* **COMPLETE THE FOLLOWING**:
1. According to the Faryd Suleyman profile, what number does he wear at his current team?
2. Update the Faryd Suleyman profile, starting at the words "Senior career*" and stopping after "Ukraine-17 / 4 / (0)", so that "Ukraine-17" is replaced by "Ukraine U17".
3. Write what follows the end of the Faryd Suleyman profile.

* **EXTRACT TO READ**:
Segment Open

Faryd Suleyman

Personal information
- Full name: Faryd Khemayatulatovych Suleyman
- Date of birth: 3 January 1994 (age 31)
- Place of birth: Ukraine
- Height: 1.85 m (6 ft 1 in)
- Position(s): Striker

Team information
- Current team: FC Sumy
- Number: 9

Youth career
- 2007–2009: FC Metalurh Donetsk
- 2009: FC Monolit Illichivsk
- 2009–2011: FC Metalist Kharkiv

Senior career*
- Years: Team / Apps / (Gls)
- 2012–2014: FC Barsa Sumy (amateur) / ? / (?)
- 2014–: FC Sumy / 20 / (1)

International career^{‡}
- 2009–2010: Ukraine-17 / 4 / (0)

Segment Closed

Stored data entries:
Segment Open

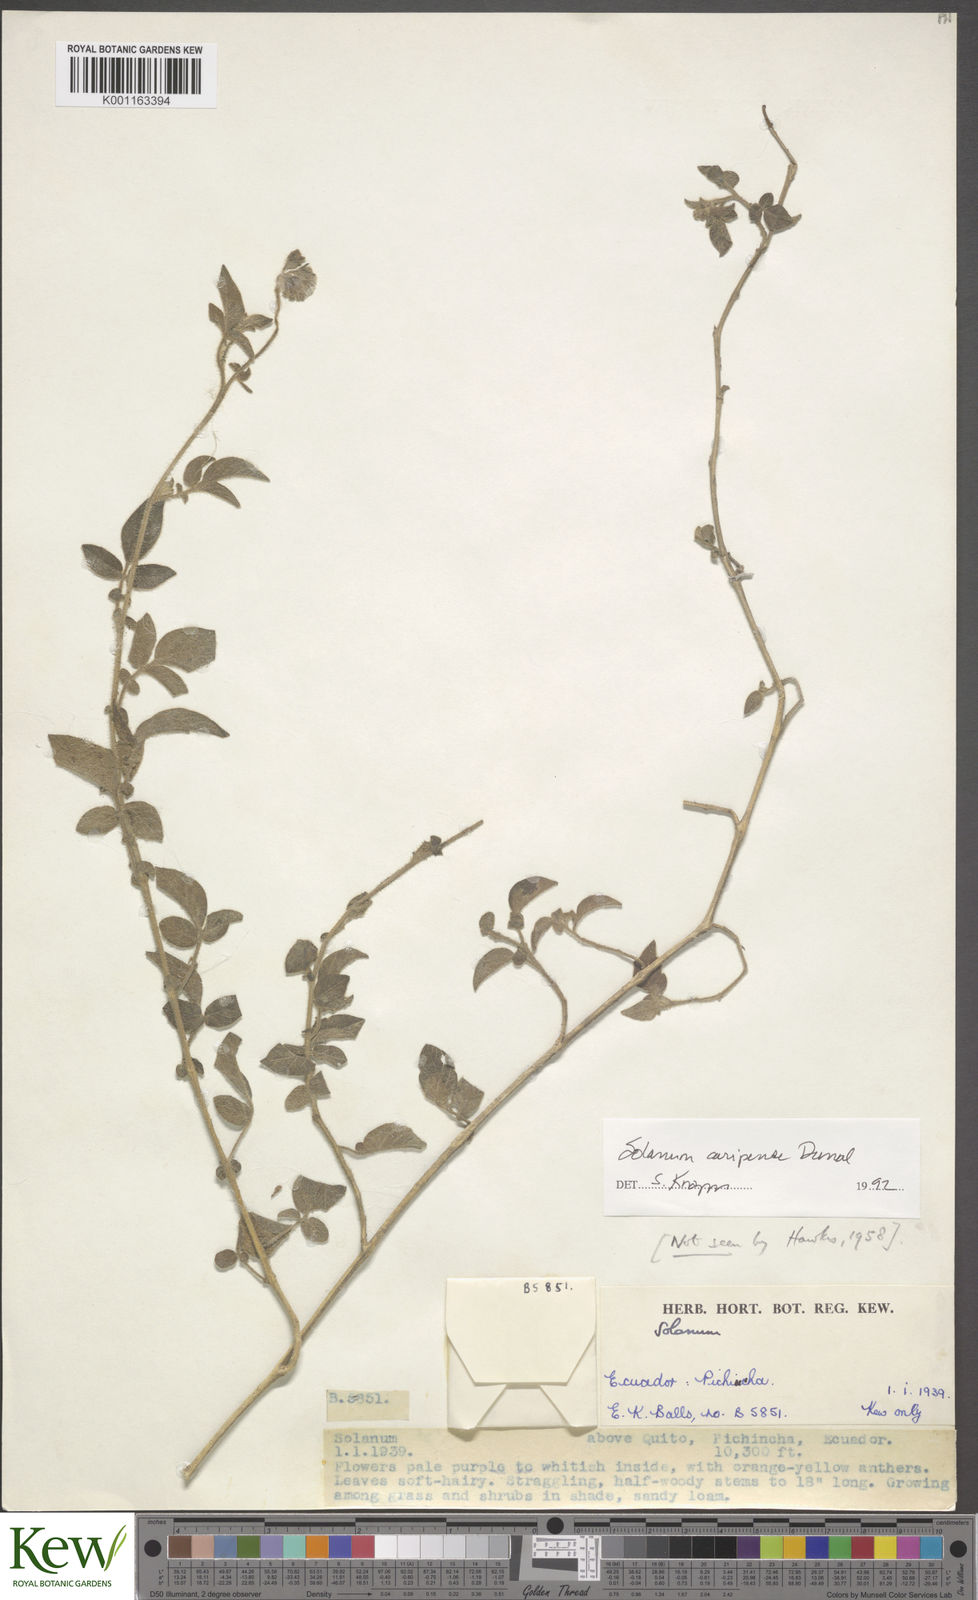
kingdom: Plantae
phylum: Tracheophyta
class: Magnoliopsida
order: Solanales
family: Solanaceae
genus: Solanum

Segment Closed

* **RESULTS OF THE TASKS**:
1. 9

2.
Senior career*
- Years: Team / Apps / (Gls)
- 2012–2014: FC Barsa Sumy (amateur) / ? / (?)
- 2014–: FC Sumy / 20 / (1)

International career^{‡}
- 2009–2010: Ukraine U17 / 4 / (0)

3.
= Faryd Suleyman =

Ukrainian footballer

Faryd Suleyman (Фарид Хемаятулатович Сулейман; born 3 January 1994) is a Ukrainian footballer currently playing as a striker in the FC Sumy.

Suleyman is a product of the FC Metalurh Donetsk, FC Monolit and FC Metalist youth sportive school systems.

After playing at amateur level, in July 2014 he signed a contract with FC Sumy in the Ukrainian First League.